## Your instructions
Gather every line in the rows below that contains the word "Total", and copy each one in full.

## Dataset extract
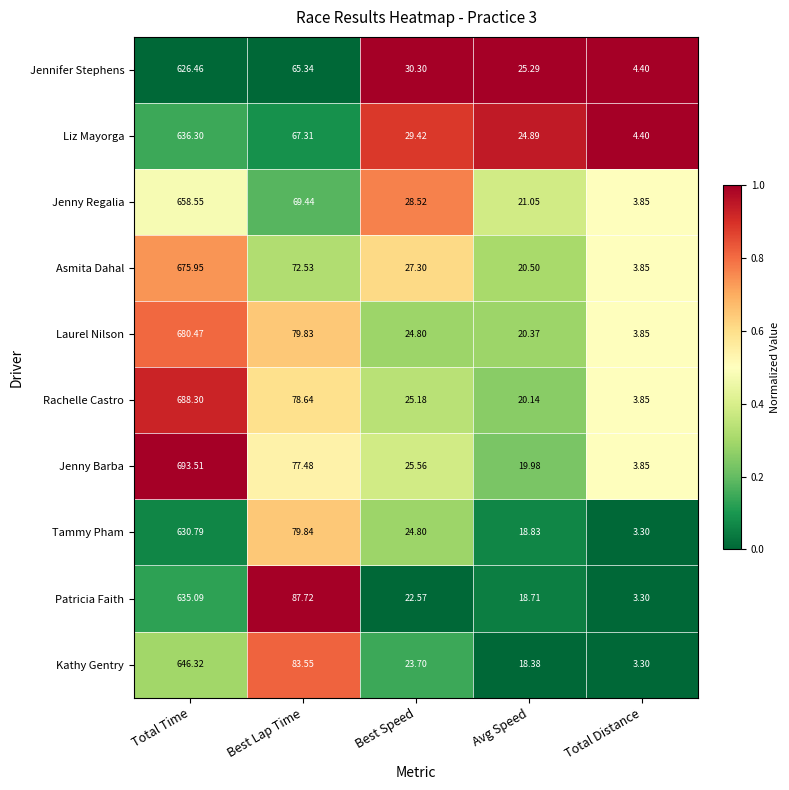

Which series changed the most between Best Lap Time and Total Distance?

Patricia Faith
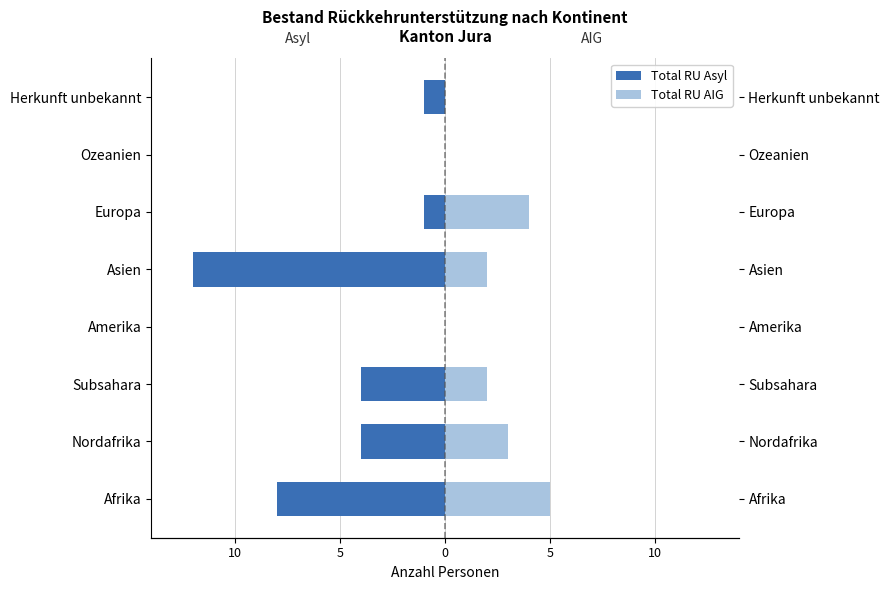

What is the average value of the Total RU Asyl series?

-4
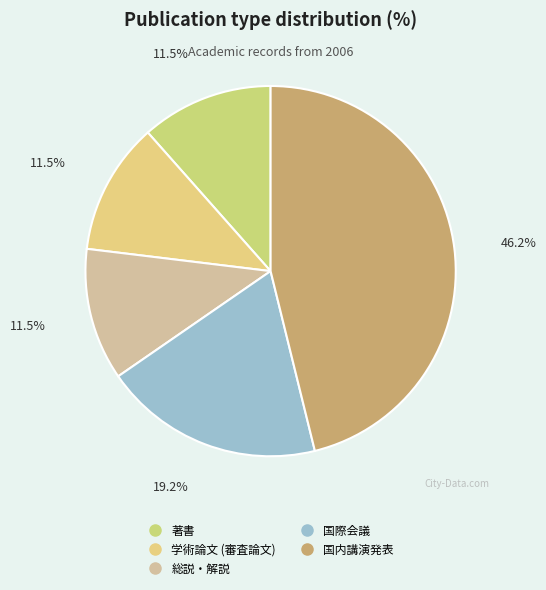

Does 国内講演発表 account for over 50% of the chart?

No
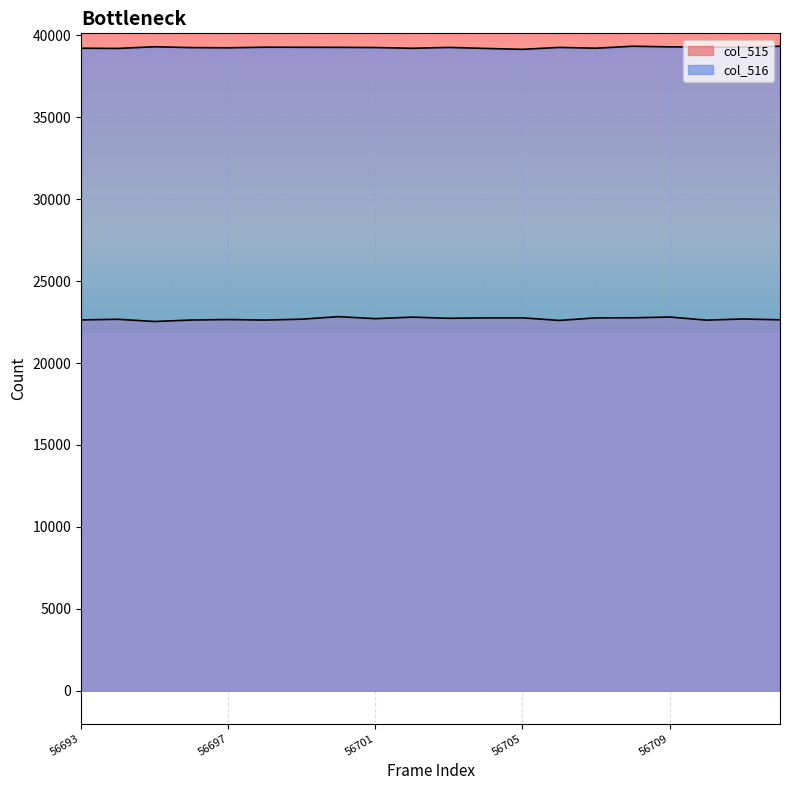

At which label does col_516 reach its minimum?

56705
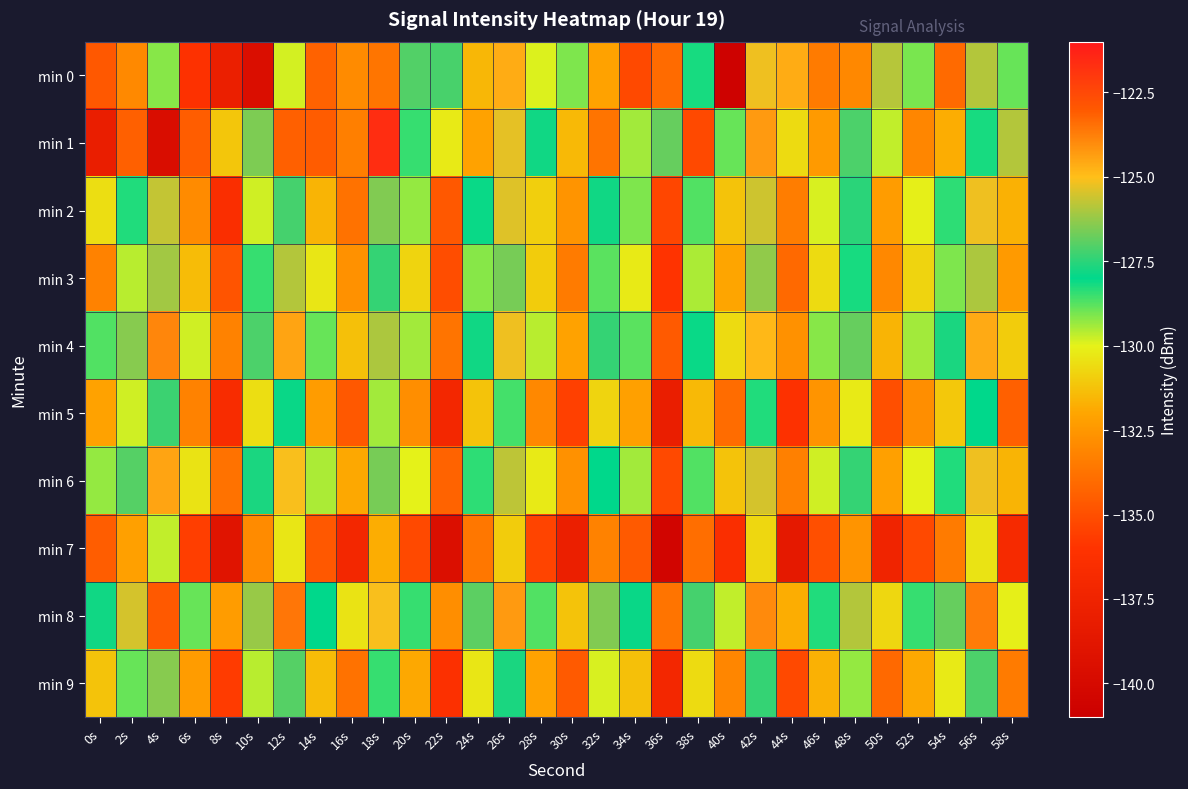

At which category is the sum across all series the highest?

42s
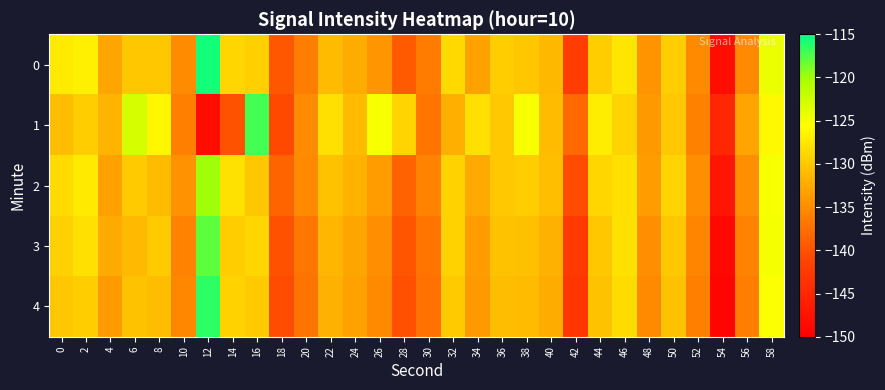

At which category does the chart reach its minimum across all series?

54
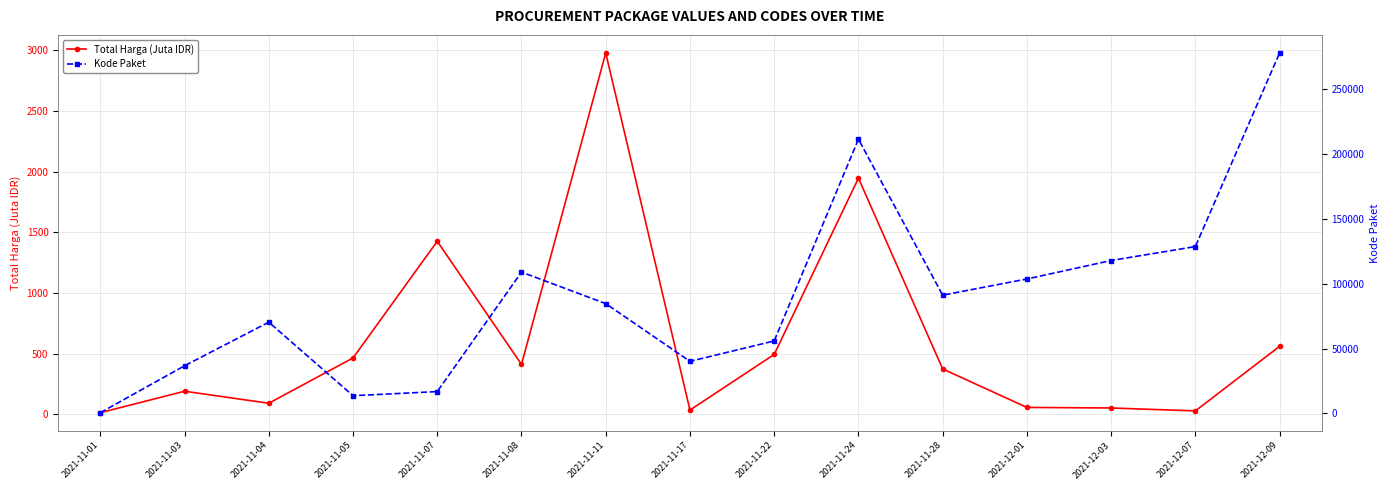

Where is Total Harga (Juta IDR) nearest to the value 1495?

2021-11-07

## Task solution
Which series changed the most between Best Lap Time and Total Distance?
What is the average value of the Total RU Asyl series?
Where is Total Harga (Juta IDR) nearest to the value 1495?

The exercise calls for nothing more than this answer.